“For me, it has nothing to do with this country or the flag or the anthem in itself,” Jenkins told a Philadelphia radio station over the weekend. “Really it’s just to continue to push forward the conversation about social injustice, and that’s a range of things from police brutality to wages and job opportunities, education. There’s just a lot of things systematically that have been set up in this country since its inception that put minorities, especially African Americans, at a disadvantage when you talk about quality of life and actually growing in this country.”
Jenkins said that he and his teammates decided to wait until Week 2 of the NFL season to protest during the anthem because the Eagles’ first game was on Sept. 11. “We wanted to make sure that we didn’t do anything to take away from the families that suffered from 9/11,” he told the station. “We didn’t want to mess with that day, so we left last week alone.”
Kaepernick’s own means of protesting, one that has drawn great criticism as well as support, has been to sit or kneel during the anthem. Some members of the Dolphins have also been kneeling, while one Chief, cornerback Marcus Peters, and two Patriots, tight end Martellus Bennett and safety Devin McCourty, have raised their fists.
“I respect players’ decisions,” Eagles Coach Doug Pederson said Saturday (via Bleeding Green Nation). “Everybody has their right to either protest or whatever they’re going to do. Malcolm and I have talked about this, and it’s going to happen regardless of what I decide or say, and I respect the players’ decisions on it. The biggest thing is I don’t want it to become a distraction to the rest of the team, and that’s the biggest thing from my standpoint.”
Pederson added, “I know early on, when Colin did his thing, it might’ve been because of the shock and awe of what happened, but I think now that everyone has sort of embraced it and knows it’s going to happen, I think everybody is braced for it, so it won’t be a distraction.”
“I’m not anti-police, or anti-military, not at all, and I want to make sure people get that point,” Jenkins told PhillyVoice on Saturday. “Like I said, I’ve had multiple conversations with Philadelphia police. I have a lot of friends who have served in the military; my grandfather served in the military. By no means would I do anything to disrespect them. … The police are part of the solution.”

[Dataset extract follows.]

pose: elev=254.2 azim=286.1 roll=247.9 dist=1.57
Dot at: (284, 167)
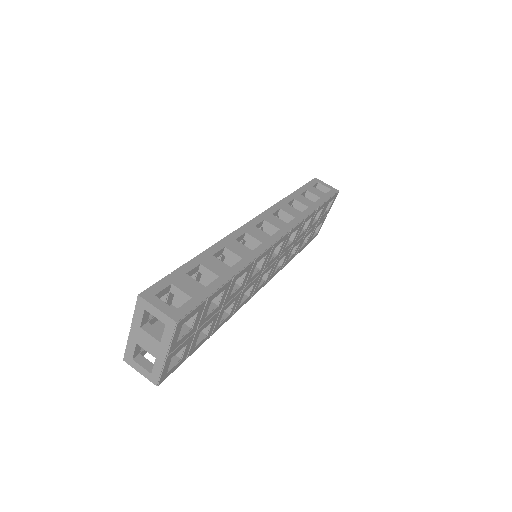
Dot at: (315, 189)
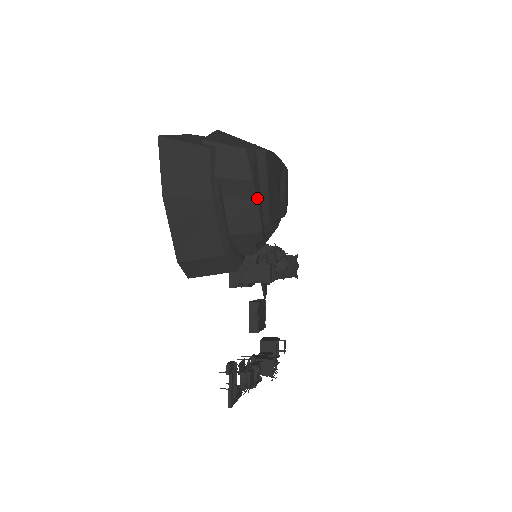
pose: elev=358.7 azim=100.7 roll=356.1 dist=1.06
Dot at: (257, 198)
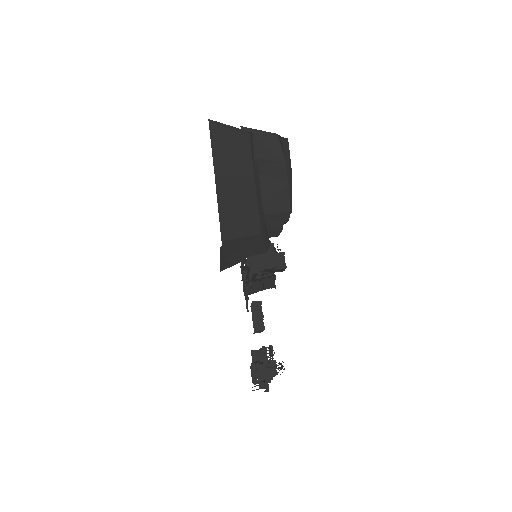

“The goal is also not to beat around the bush,” Jenkins added. “If it comes down to making somebody uncomfortable by speaking the truth, then I’ll always make you uncomfortable with the truth, [rather] than make you feel comfortable with a lie. … When you’re trying to change anything, there’s no comfortable way to change anything, and so if somebody gets upset, it’s probably because they’re not listening.”